Talking our local users database me might want to know if admin user has access to netconf subsystem and we don't care at all about any other configuration that user has. Thats a perfect candidate for a combination of Content Match and Selection nodes:
<get-config>
<source>
<running />
</source>
<filter>
<configure xmlns="urn:nokia.com:sros:ns:yang:sr:conf">
<system>
<security>
<user-params>
<local-user>
<user>
<user-name>admin</user-name> <!-- content match -->
<access>
<netconf/> <!-- selection -->
</access>
</user>
</local-user>
</user-params>
</security>
</system>
</configure>
</filter>
</get-config>
And look at what a concise and clear response we got back. It has only the information we cared about.
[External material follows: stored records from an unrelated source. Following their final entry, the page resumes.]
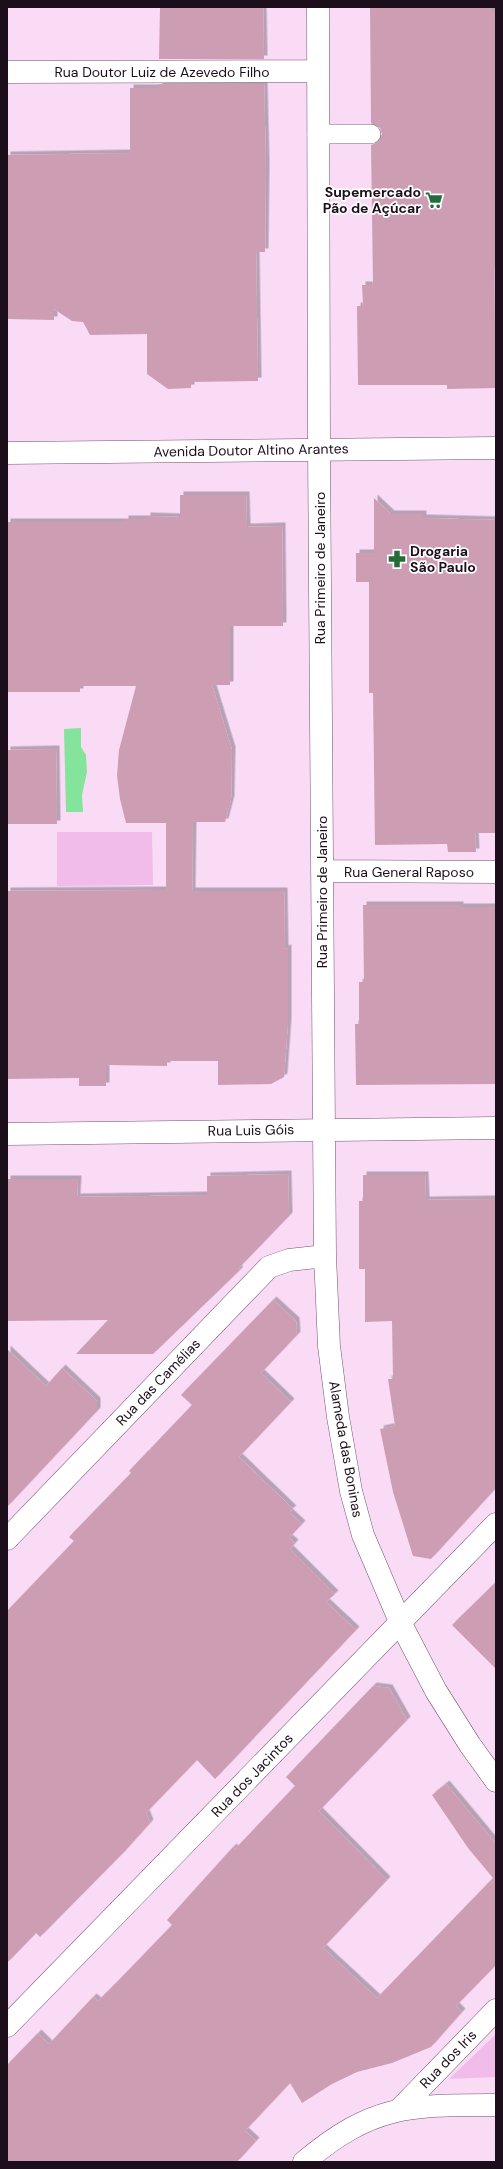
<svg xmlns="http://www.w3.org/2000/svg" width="503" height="2169" font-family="'DM Sans',sans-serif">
<defs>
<filter id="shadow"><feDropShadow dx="3.5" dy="-3.5" stdDeviation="0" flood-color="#0004"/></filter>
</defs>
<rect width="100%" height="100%" fill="#fadbf6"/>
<!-- green -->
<path fill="#f1bbea" d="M 57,832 L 152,832 L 153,885 L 57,886 Z
M 496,2034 L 496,2077 L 449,2079 Z"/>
<!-- water -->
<path fill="#84e49c" d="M 81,728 L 81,747 L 86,755 L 87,772 L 82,795 L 83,812 L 66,812 L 64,729 Z"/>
<!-- building -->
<path fill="#cd9eb3" filter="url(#shadow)" d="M 160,7 L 263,7 L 264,59 L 159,59 Z
M 370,7 L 492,7 L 492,12 L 496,12 L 496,267 L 494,267 L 496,388 L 447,389 L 447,385 L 358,385 L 357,306 L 363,306 L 362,285 L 373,285 L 371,145 L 377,143 L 382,134 L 380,128 L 371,123 Z
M 159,84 L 264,84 L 266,166 L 265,252 L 256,252 L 258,381 L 191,382 L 191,388 L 168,389 L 147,374 L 147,334 L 90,335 L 83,322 L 72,321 L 54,309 L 54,320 L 7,319 L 7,155 L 130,153 L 130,88 L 159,88 Z
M 180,495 L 246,495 L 247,527 L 282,526 L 283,626 L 230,626 L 230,685 L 212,685 L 232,750 L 231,799 L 225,822 L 193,822 L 192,891 L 284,891 L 285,949 L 288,948 L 288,1022 L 284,1077 L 271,1084 L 218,1085 L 218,1061 L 167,1061 L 167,1066 L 106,1065 L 106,1086 L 79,1086 L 79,1078 L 7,1079 L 7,891 L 166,890 L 166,823 L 126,823 L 120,799 L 117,776 L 119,750 L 136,686 L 80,686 L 80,692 L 7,692 L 7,522 L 125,522 L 125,519 L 147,519 L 147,516 L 180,517 Z
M 374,498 L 391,514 L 423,514 L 423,518 L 496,520 L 496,833 L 475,833 L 476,852 L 448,852 L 447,844 L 375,845 L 373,693 L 369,693 L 369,582 L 356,582 L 356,553 L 374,553 Z
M 56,749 L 57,824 L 7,824 L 7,750 Z
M 363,905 L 460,905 L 460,907 L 496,907 L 496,1084 L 356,1085 L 355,1024 L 359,1024 L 359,982 L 364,982 Z
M 288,1174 L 289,1216 L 238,1269 L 240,1270 L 153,1354 L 76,1354 L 108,1320 L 7,1321 L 7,1179 L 78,1179 L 77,1197 L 148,1196 L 207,1195 L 207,1176 Z
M 363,1175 L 425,1175 L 426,1200 L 496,1199 L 496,1488 L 431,1559 L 413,1556 L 393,1492 L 380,1429 L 395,1426 L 388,1379 L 393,1379 L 392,1321 L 365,1322 L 365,1269 L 359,1269 L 359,1201 L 363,1201 Z
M 273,1300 L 296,1321 L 297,1335 L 261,1373 L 291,1402 L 239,1457 L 293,1509 L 289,1512 L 302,1524 L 289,1538 L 295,1543 L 290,1549 L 335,1594 L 326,1602 L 356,1630 L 215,1779 L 197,1760 L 146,1813 L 150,1823 L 124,1852 L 40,1937 L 36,1933 L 7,1963 L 7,1611 L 74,1541 L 69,1537 L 131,1473 L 129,1471 L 149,1450 L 151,1452 L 151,1448 L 192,1405 L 181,1395 Z
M 7,1349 L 46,1386 L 62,1368 L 97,1401 L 97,1411 L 7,1507 Z
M 496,1582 L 496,1669 L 452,1625 Z
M 373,1686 L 389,1688 L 407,1720 L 319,1811 L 387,1880 L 323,1948 L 377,1998 L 493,1878 L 468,1848 L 432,1795 L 446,1784 L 496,1844 L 496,1965 L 456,2006 L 462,2012 L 431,2047 L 392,2063 L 357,2072 L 332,2084 L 302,2103 L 290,2083 L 245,2131 L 256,2141 L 237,2162 L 7,2162 L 7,2065 L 38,2033 L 49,2044 L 93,1997 L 98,2001 L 118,1981 L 172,1925 L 167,1920 L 233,1847 L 235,1849 L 295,1786 L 286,1777 Z"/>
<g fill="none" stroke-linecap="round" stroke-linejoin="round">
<!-- service casing -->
<g stroke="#72516f" stroke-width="20">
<path id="service" d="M 317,134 L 371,134"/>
</g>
<!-- minor casing -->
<g stroke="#72516f" stroke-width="23">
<path id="minor" d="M 318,7 L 319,449 L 324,1130 L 325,1256 L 329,1346 L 338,1417 L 351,1491 L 363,1535 L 401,1624 L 436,1691 L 470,1745 L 496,1781
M 7,72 L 317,71
M 322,871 L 496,872
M 7,1539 L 269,1267 L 289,1260 L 325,1256
M 7,2026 L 496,1524
M 400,2109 L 496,2010
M 304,2162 C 373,2104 410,2105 496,2105"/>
</g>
<!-- tertiary casing -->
<g stroke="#72516f" stroke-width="23">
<path id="tertiary" d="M 7,453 L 496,448
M 7,1134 L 496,1128"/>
</g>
<!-- service -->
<use href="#service" stroke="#fff" stroke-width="19"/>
<!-- minor -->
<use href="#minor" stroke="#fff" stroke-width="22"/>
<!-- tertiary -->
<use href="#tertiary" stroke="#fff" stroke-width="22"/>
</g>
<!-- icons -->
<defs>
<g id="supermarket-bare" transform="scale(1.38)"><path d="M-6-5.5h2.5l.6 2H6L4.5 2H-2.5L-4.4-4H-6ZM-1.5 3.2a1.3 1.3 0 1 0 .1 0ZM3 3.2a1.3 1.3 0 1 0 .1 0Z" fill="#236c3a" stroke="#fff" stroke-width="2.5" paint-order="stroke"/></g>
<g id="pharmacy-bare" transform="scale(1.38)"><path d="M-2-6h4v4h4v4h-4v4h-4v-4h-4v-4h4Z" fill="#236c3a" stroke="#fff" stroke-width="2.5" paint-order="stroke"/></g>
</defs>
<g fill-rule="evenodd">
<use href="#supermarket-bare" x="434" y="200"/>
<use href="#pharmacy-bare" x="397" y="559"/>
</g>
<g text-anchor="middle" stroke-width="3.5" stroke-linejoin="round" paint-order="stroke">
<!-- street labels -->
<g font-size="14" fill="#1c0e1a" stroke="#fff">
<text x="162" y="77">Rua Doutor Luiz de Azevedo Filho</text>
<text transform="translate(251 450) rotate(-1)" y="5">Avenida Doutor Altino Arantes</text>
<text transform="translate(320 568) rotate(-90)" y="5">Rua Primeiro de Janeiro</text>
<text x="409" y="877">Rua General Raposo</text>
<text transform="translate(322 892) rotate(-90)" y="5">Rua Primeiro de Janeiro</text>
<text transform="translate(251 1130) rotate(-1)" y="5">Rua Luis Góis</text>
<text transform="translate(158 1382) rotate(-46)" y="5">Rua das Camélias</text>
<text transform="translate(346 1449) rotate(80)" y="5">Alameda das Boninas</text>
<text transform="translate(252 1775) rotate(-46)" y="5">Rua dos Jacintos</text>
<text transform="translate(448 2059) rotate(-46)" y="5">Rua dos Iris</text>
</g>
<!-- poi labels -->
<g font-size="14" font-weight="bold" fill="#1c0e1a" stroke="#fff" text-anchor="end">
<text x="421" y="197">Supemercado<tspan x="421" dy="16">Pão de Açúcar</tspan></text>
<text x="410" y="556" text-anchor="start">Drogaria<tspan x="410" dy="16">São Paulo</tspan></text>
</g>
</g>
<!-- border -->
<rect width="503" height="2169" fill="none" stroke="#1c0e1a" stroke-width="16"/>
</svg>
<rpc-reply xmlns:nc="urn:ietf:params:xml:ns:netconf:base:1.0" xmlns="urn:ietf:params:xml:ns:netconf:base:1.0" message-id="urn:uuid:02b36787-e805-4370-ac7b-b569a14d2e64">
<data>
<configure xmlns="urn:nokia.com:sros:ns:yang:sr:conf">
<system>
<security>
<user-params>
<local-user>
<user>
<user-name>admin</user-name>
<access>
<netconf>true</netconf>
</access>
</user>
</local-user>
</user-params>
</security>
</system>
</configure>
</data>
</rpc-reply>
In the simplified local users database example that might not seem critical, but on a real network element you might filter through hundreds of configuration elements while only cared about a single one. Then it makes all the sense to combine Content Match nodes with Selection nodes to minimize the payload sizes and computation times.
Summary#
NETCONF Subtree filtering is a powerful mechanism that is both easy to use and reason about. By using Contaiment, Selection and Content Match nodes one can easily filter anything, while maintaining efficiency and cleanliness of the filter construct.
Remember that using Selection nodes with Content Match nodes allow you to follow the beast practices and request only the information that you need, without clutter.